В бою противники использовали все средства, кроме огня, поскольку сражающиеся корабли, что называется, «сплелись» в бою[753].

С берега за битвой напряженно наблюдали сухопутные войска. А где же находился сам верховный главнокомандующий? Похоже, в канун решающего столкновения Октавиан пережил сильнейшее нервное потрясение. В результате, в самое неподходящее время, когда суда стояли, готовые к бою, триумвира охватил настолько крепкий сон, что его с трудом удалось на время разбудить, дабы он дал Агриппе сигнал к бою. Светоний так описывает случившийся с Октавианом конфуз: «Это, как я думаю, и дало Антонию повод оскорбительно заявлять, будто он не смел даже поднять глаза на готовые к бою суда – нет, он валялся как бревно, брюхом вверх, глядя в небо, и тогда только встал и вышел к войскам, когда Марк Агриппа обратил уже в бегство вражеские корабли»[754].

Думается, наследник Цезаря всё-таки упрёков здесь не заслуживает. Сон, конечно же, был следствием слишком сильного предшествующего волнения в канун сражения, решавшего судьбу войны. Да и, будем откровенны, забытье Октавиана никак не могло отразиться на ходе битвы, ибо Агриппа прекрасно знал своё дело и ни в каких указаниях формального главнокомандующего не нуждался. Покорившись Морфею, Гай Юлий Цезарь Октавиан проснулся победителем.

Торжество флота Агриппы было полным: он потопил или захватил 163 вражеских корабля. Секст с трудом спасся, сохранив только 17 судов[755]. Увы, на сей раз Нептун был не на его стороне!

Помпей настолько был сломлен поражением, что спешно бежал из Навлоха в Мессану, бросив на произвол судьбы верные ему пехотные части. Тисиен, его легат, совсем недавно противостоящий легионам Октавиана, теперь безропотно сдался. Вслед за пехотой также поступила и конница[756]. Упрекать Тисиена за смиренную сдачу легионов вчерашнему врагу едва ли основательно: жалкое бегство правителя Сицилии не оставило ему выбора. Подобный настрой овладел и остальными войсками Секста: «сторонники Помпея, и друзья, и гарнизоны, и войска, перешли на сторону противника»[757].
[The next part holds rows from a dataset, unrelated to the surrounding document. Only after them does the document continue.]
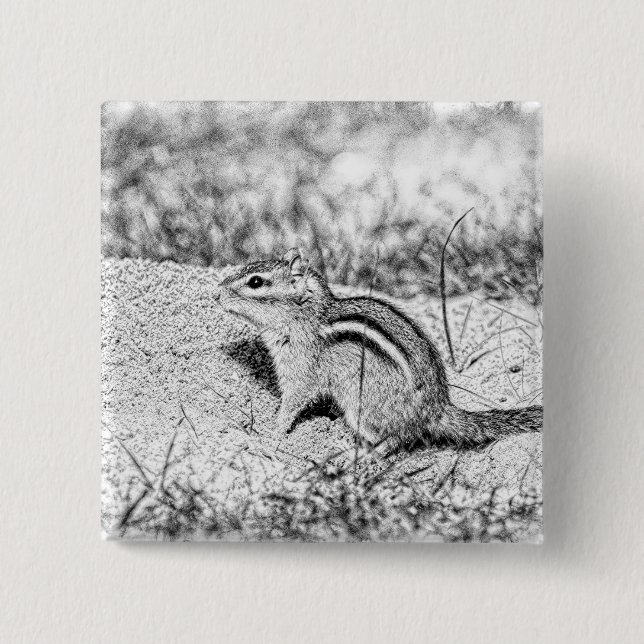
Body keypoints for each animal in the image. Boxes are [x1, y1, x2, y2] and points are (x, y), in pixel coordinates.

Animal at [217, 248, 542, 455]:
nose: (217, 293)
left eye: (256, 281)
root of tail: (436, 410)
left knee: (397, 440)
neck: (306, 316)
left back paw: (356, 455)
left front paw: (271, 433)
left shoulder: (300, 370)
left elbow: (292, 403)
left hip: (361, 405)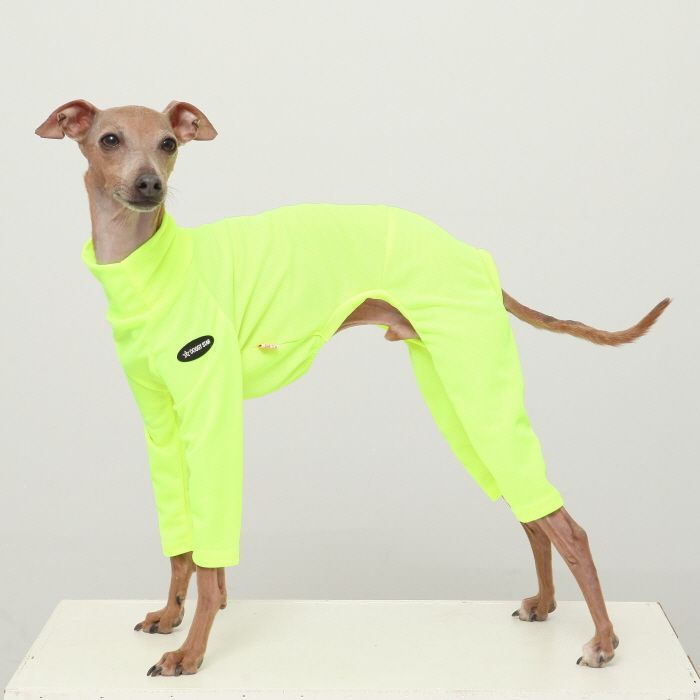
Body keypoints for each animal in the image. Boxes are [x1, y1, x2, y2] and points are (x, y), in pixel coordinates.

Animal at [35, 99, 670, 677]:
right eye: (110, 139)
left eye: (168, 143)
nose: (150, 185)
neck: (145, 270)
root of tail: (477, 258)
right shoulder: (164, 428)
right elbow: (182, 546)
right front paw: (169, 616)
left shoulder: (210, 416)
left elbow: (211, 564)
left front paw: (190, 653)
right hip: (458, 396)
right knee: (534, 514)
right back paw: (544, 604)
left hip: (475, 387)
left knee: (569, 529)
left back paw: (605, 642)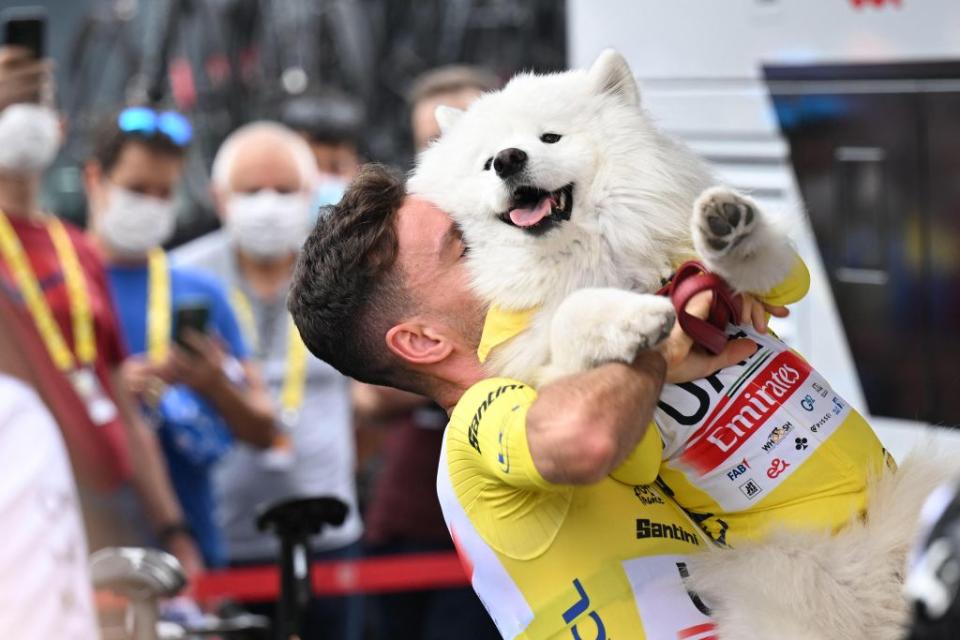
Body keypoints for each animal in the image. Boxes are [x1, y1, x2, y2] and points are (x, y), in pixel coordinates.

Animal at [406, 51, 952, 640]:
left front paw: (728, 229)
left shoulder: (760, 285)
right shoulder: (590, 415)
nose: (509, 160)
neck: (591, 254)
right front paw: (634, 319)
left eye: (550, 137)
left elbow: (769, 269)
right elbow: (575, 317)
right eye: (488, 163)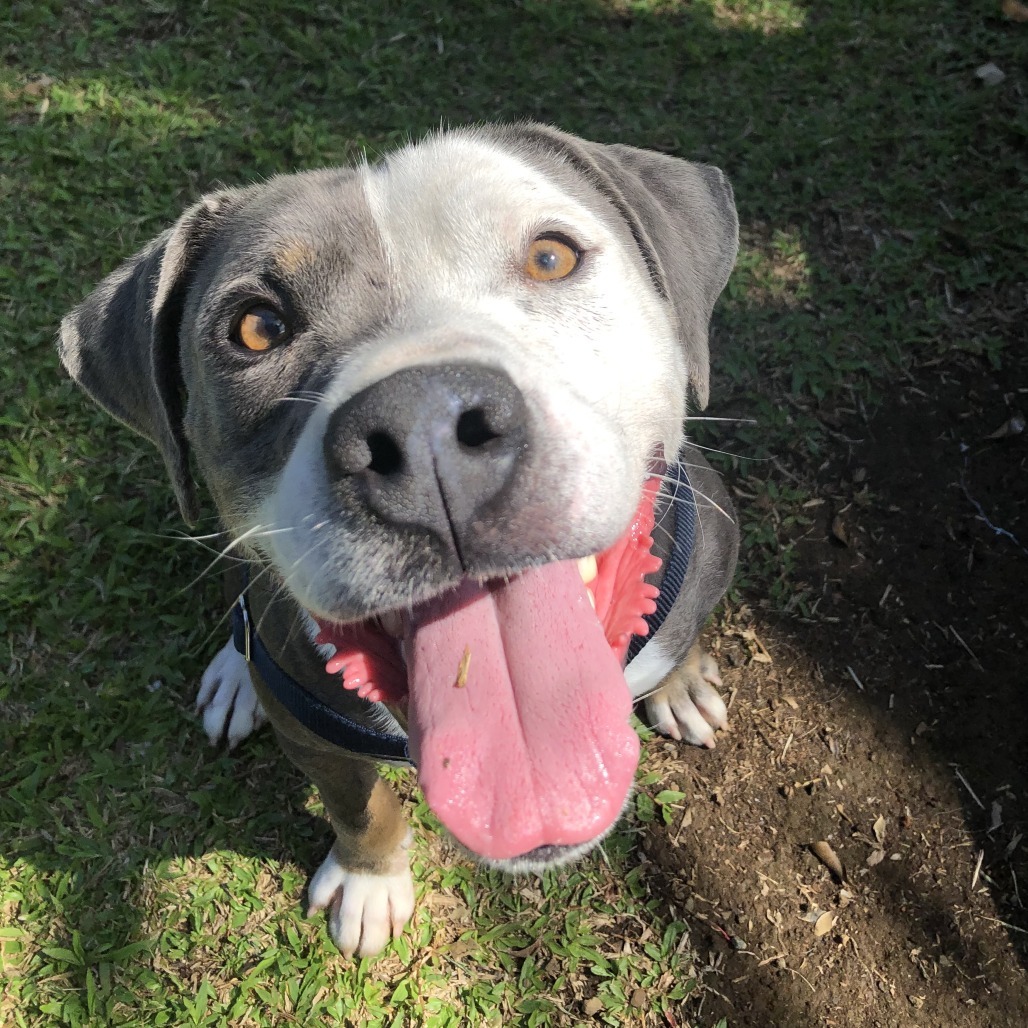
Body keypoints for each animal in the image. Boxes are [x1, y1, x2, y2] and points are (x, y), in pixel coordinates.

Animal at [60, 124, 740, 958]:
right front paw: (369, 881)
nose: (427, 432)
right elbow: (360, 804)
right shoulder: (313, 735)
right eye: (255, 327)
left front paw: (682, 678)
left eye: (552, 257)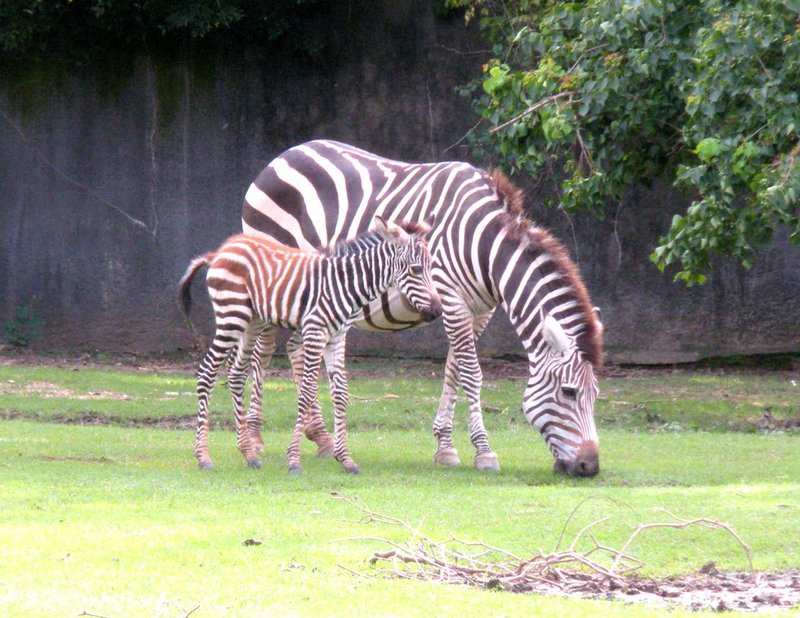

По-иному сложилась судьба 8 легионов Плиния, оборонявших Лилибей. Помпей, уже сменивший полководческий наряд на скромную одежду частного лица и распорядившийся грузить корабли, предназначенные для бегства, вдруг вспомнил о них и повелел легату прибыть со всеми вверенными ему войсками в Мессану. Но, обнаружив, что по всей остальной Сицилии все его сподвижники уже перешли в стан врага, Секст убоялся дожидаться лилибейских легионов и на тех самых уцелевших 17 судах отплыл во владения Антония. Здесь он надеялся на ответное великодушие: ведь в своё время после Перузинской войны он приютил на Сицилии мать Марка.

Тем временем легионы Плиния, пройдя форсированным маршем через всю Сицилию, достигли Мессаны и заняли её. Октавиан немедленно приказал Агриппе осадить город. К этому подключились и легионы Лепида, лично им возглавляемые. Плиний, прекрасно понимая безвыходность положения, начал переговоры, рассчитывая, очевидно, выторговать пристойные условия сдачи. И здесь неожиданную решимость проявил третий триумвир, об амбициях которого все, включая Октавиана и Антония, уже, вроде как, позабыли. Лепид заключил договор с Плинием от своего имени и, дабы расположить к себе бывшие легионы Помпея, «пригласил» их к участию в разграблении теперь уже беззащитной Мессаны. Те, понятное дело, согласились. Богатый город подвергся страшному разгрому и разграблению.